* [Problem details]
Make a verbatim copy of all the records. Skip every image.
-- Data for this task follows --
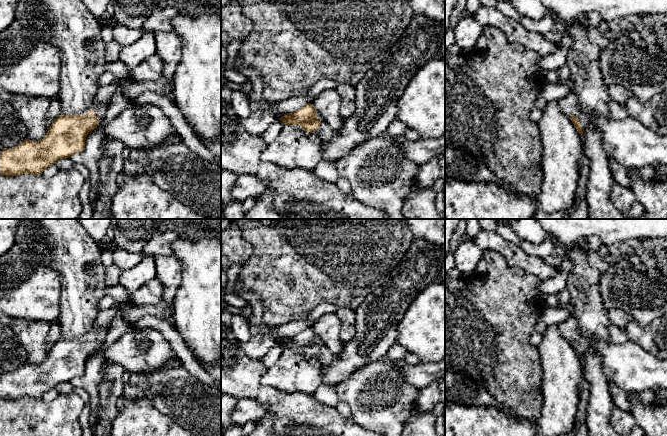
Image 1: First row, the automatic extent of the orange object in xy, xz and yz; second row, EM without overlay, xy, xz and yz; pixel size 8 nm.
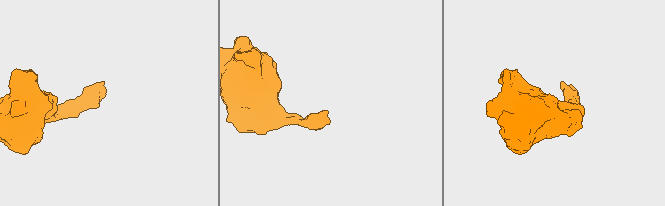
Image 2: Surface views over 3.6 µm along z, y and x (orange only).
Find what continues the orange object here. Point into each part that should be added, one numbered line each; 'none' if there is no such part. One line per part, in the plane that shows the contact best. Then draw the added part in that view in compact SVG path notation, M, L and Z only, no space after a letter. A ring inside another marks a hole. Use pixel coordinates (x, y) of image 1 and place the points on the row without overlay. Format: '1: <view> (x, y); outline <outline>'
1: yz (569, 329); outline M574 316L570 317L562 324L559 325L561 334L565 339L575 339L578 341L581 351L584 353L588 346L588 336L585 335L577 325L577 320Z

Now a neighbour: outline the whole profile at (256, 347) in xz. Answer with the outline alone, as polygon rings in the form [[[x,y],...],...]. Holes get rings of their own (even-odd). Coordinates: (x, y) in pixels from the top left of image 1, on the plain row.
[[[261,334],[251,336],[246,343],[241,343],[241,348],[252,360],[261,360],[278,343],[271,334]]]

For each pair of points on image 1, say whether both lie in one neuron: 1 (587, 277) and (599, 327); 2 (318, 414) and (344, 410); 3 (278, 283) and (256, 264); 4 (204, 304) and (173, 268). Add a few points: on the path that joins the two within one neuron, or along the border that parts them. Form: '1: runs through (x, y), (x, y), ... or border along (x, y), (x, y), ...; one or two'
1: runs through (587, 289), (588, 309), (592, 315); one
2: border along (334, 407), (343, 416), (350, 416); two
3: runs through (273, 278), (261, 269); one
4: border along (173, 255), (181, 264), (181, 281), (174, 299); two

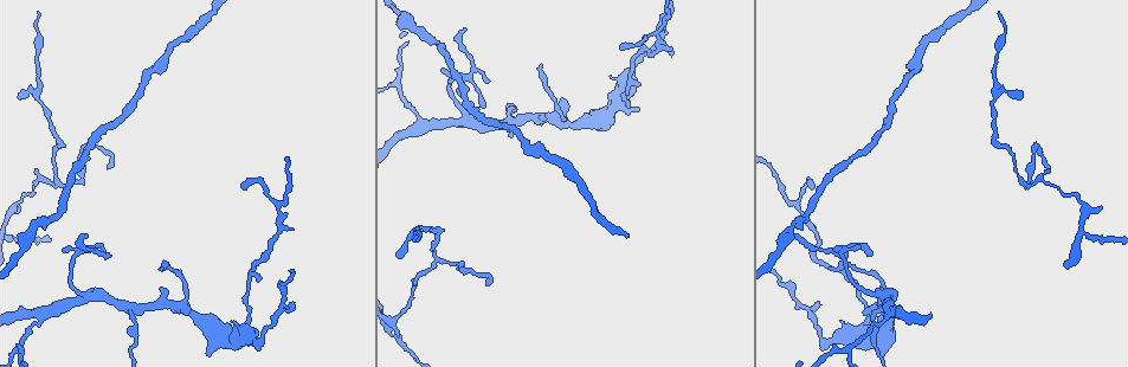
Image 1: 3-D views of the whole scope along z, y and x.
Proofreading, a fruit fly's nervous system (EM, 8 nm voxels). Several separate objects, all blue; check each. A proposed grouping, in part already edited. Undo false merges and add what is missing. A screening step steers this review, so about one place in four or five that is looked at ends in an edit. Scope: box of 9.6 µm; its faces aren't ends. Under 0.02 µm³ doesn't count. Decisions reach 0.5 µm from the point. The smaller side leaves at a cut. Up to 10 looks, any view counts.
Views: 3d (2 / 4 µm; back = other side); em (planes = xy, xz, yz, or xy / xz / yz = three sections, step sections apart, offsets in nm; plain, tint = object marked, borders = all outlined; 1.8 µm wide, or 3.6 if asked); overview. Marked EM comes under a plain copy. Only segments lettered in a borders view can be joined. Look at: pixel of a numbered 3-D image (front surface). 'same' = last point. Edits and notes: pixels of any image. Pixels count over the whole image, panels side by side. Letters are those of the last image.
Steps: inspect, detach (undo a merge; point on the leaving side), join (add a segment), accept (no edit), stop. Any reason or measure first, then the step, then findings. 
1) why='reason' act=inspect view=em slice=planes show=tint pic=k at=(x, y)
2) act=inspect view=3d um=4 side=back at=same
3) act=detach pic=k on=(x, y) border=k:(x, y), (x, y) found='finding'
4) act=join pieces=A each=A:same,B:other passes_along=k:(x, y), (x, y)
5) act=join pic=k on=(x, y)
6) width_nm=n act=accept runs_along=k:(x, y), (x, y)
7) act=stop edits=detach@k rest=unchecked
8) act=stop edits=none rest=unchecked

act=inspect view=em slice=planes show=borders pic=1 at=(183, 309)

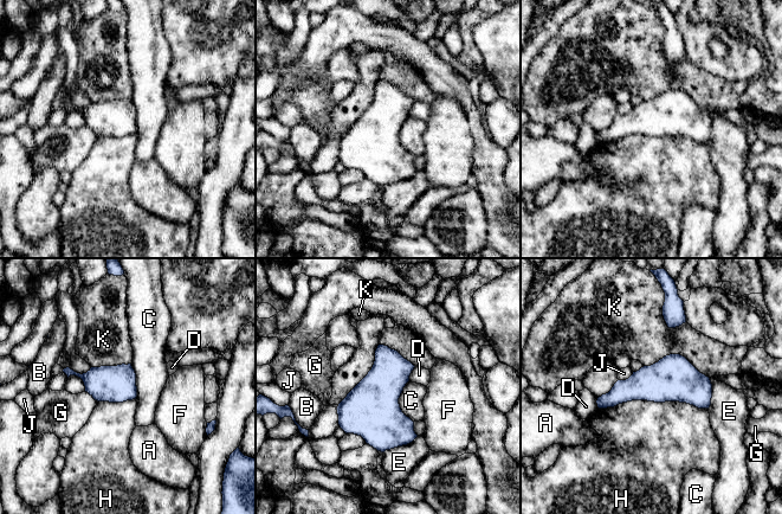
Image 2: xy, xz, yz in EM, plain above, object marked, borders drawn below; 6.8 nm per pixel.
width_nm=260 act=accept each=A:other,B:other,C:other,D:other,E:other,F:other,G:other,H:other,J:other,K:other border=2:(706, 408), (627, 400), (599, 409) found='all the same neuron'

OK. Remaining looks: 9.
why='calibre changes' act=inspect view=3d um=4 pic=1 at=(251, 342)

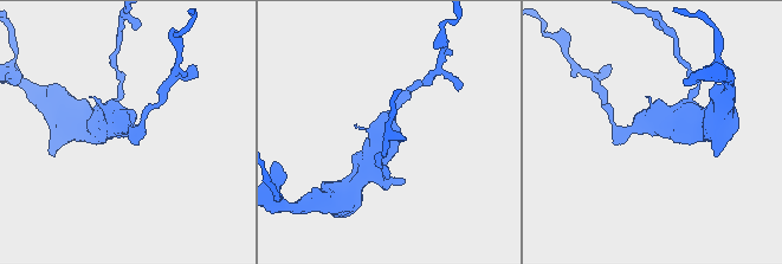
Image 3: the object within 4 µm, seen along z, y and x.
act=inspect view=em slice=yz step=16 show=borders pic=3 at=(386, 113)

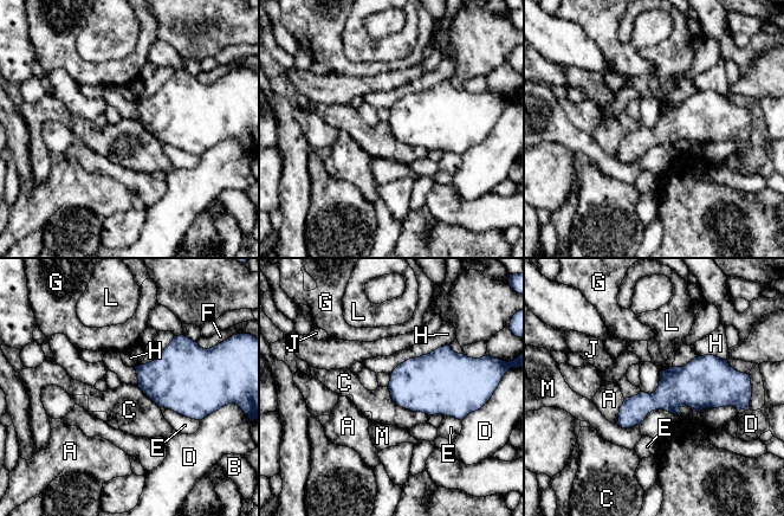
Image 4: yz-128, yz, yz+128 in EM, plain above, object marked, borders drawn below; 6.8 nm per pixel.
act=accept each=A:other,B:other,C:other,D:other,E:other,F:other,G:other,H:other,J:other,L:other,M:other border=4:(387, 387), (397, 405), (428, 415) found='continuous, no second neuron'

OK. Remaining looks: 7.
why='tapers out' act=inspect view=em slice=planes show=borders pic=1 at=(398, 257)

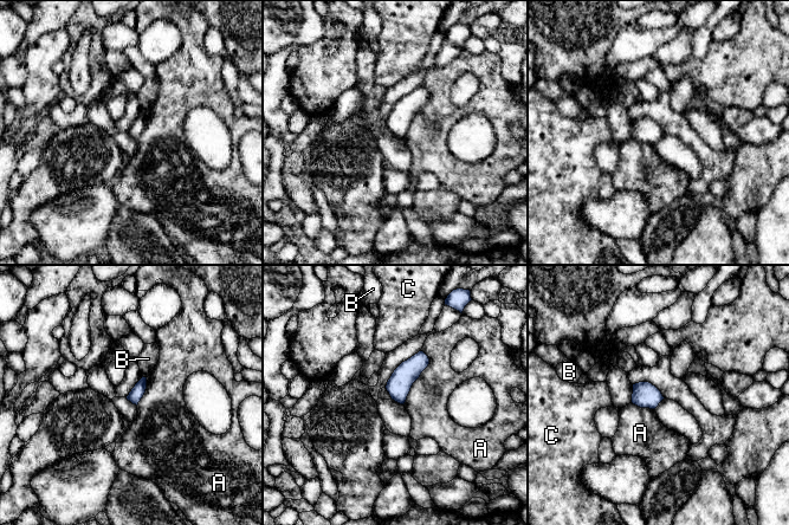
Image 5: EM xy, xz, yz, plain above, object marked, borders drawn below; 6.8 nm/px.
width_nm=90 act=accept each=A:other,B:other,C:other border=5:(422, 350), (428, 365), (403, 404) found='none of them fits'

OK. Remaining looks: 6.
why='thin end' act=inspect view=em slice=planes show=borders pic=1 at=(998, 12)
-- Data for this task concluded --
* [Response to this exercise]
Image 1: First row, the automatic extent of the orange object in xy, xz and yz; second row, EM without overlay, xy, xz and yz; pixel size 8 nm.
Image 2: Surface views over 3.6 µm along z, y and x (orange only).
Find what continues the orange object here. Point into each part that should be added, one numbered line each; 'none' if there is no such part. One line per part, in the plane that shows the contact best. Then draw the added part in that view in compact SVG path notation, M, L and Z only, no space after a letter. A ring inside another marks a hole. Use pixel coordinates (x, y) of image 1 and place the points on the row without overlay. Format: '1: <view> (x, y); outline <outline>'
1: yz (569, 329); outline M574 316L570 317L562 324L559 325L561 334L565 339L575 339L578 341L581 351L584 353L588 346L588 336L585 335L577 325L577 320Z

Now a neighbour: outline the whole profile at (256, 347) in xz. Answer with the outline alone, as polygon rings in the form [[[x,y],...],...]. Holes get rings of their own (even-odd). Coordinates: (x, y) in pixels from the top left of image 1, on the plain row.
[[[261,334],[251,336],[246,343],[241,343],[241,348],[252,360],[261,360],[278,343],[271,334]]]

For each pair of points on image 1, say whether both lie in one neuron: 1 (587, 277) and (599, 327); 2 (318, 414) and (344, 410); 3 (278, 283) and (256, 264); 4 (204, 304) and (173, 268). Add a few points: on the path that joins the two within one neuron, or along the border that parts them. Form: '1: runs through (x, y), (x, y), ... or border along (x, y), (x, y), ...; one or two'
1: runs through (587, 289), (588, 309), (592, 315); one
2: border along (334, 407), (343, 416), (350, 416); two
3: runs through (273, 278), (261, 269); one
4: border along (173, 255), (181, 264), (181, 281), (174, 299); two

Image 1: 3-D views of the whole scope along z, y and x.
Proofreading, a fruit fly's nervous system (EM, 8 nm voxels). Several separate objects, all blue; check each. A proposed grouping, in part already edited. Undo false merges and add what is missing. A screening step steers this review, so about one place in four or five that is looked at ends in an edit. Scope: box of 9.6 µm; its faces aren't ends. Under 0.02 µm³ doesn't count. Decisions reach 0.5 µm from the point. The smaller side leaves at a cut. Up to 10 looks, any view counts.
Views: 3d (2 / 4 µm; back = other side); em (planes = xy, xz, yz, or xy / xz / yz = three sections, step sections apart, offsets in nm; plain, tint = object marked, borders = all outlined; 1.8 µm wide, or 3.6 if asked); overview. Marked EM comes under a plain copy. Only segments lettered in a borders view can be joined. Look at: pixel of a numbered 3-D image (front surface). 'same' = last point. Edits and notes: pixels of any image. Pixels count over the whole image, panels side by side. Letters are those of the last image.
Steps: inspect, detach (undo a merge; point on the leaving side), join (add a segment), accept (no edit), stop. Any reason or measure first, then the step, then findings. 
1) why='reason' act=inspect view=em slice=planes show=tint pic=k at=(x, y)
2) act=inspect view=3d um=4 side=back at=same
3) act=detach pic=k on=(x, y) border=k:(x, y), (x, y) found='finding'
4) act=join pieces=A each=A:same,B:other passes_along=k:(x, y), (x, y)
5) act=join pic=k on=(x, y)
6) width_nm=n act=accept runs_along=k:(x, y), (x, y)
7) act=stop edits=detach@k rest=unchecked
8) act=stop edits=none rest=unchecked

act=inspect view=em slice=planes show=borders pic=1 at=(183, 309)

Image 2: xy, xz, yz in EM, plain above, object marked, borders drawn below; 6.8 nm per pixel.
width_nm=260 act=accept each=A:other,B:other,C:other,D:other,E:other,F:other,G:other,H:other,J:other,K:other border=2:(706, 408), (627, 400), (599, 409) found='all the same neuron'

OK. Remaining looks: 9.
why='calibre changes' act=inspect view=3d um=4 pic=1 at=(251, 342)

Image 3: the object within 4 µm, seen along z, y and x.
act=inspect view=em slice=yz step=16 show=borders pic=3 at=(386, 113)

Image 4: yz-128, yz, yz+128 in EM, plain above, object marked, borders drawn below; 6.8 nm per pixel.
act=accept each=A:other,B:other,C:other,D:other,E:other,F:other,G:other,H:other,J:other,L:other,M:other border=4:(387, 387), (397, 405), (428, 415) found='continuous, no second neuron'

OK. Remaining looks: 7.
why='tapers out' act=inspect view=em slice=planes show=borders pic=1 at=(398, 257)

Image 5: EM xy, xz, yz, plain above, object marked, borders drawn below; 6.8 nm/px.
width_nm=90 act=accept each=A:other,B:other,C:other border=5:(422, 350), (428, 365), (403, 404) found='none of them fits'

OK. Remaining looks: 6.
why='thin end' act=inspect view=em slice=planes show=borders pic=1 at=(998, 12)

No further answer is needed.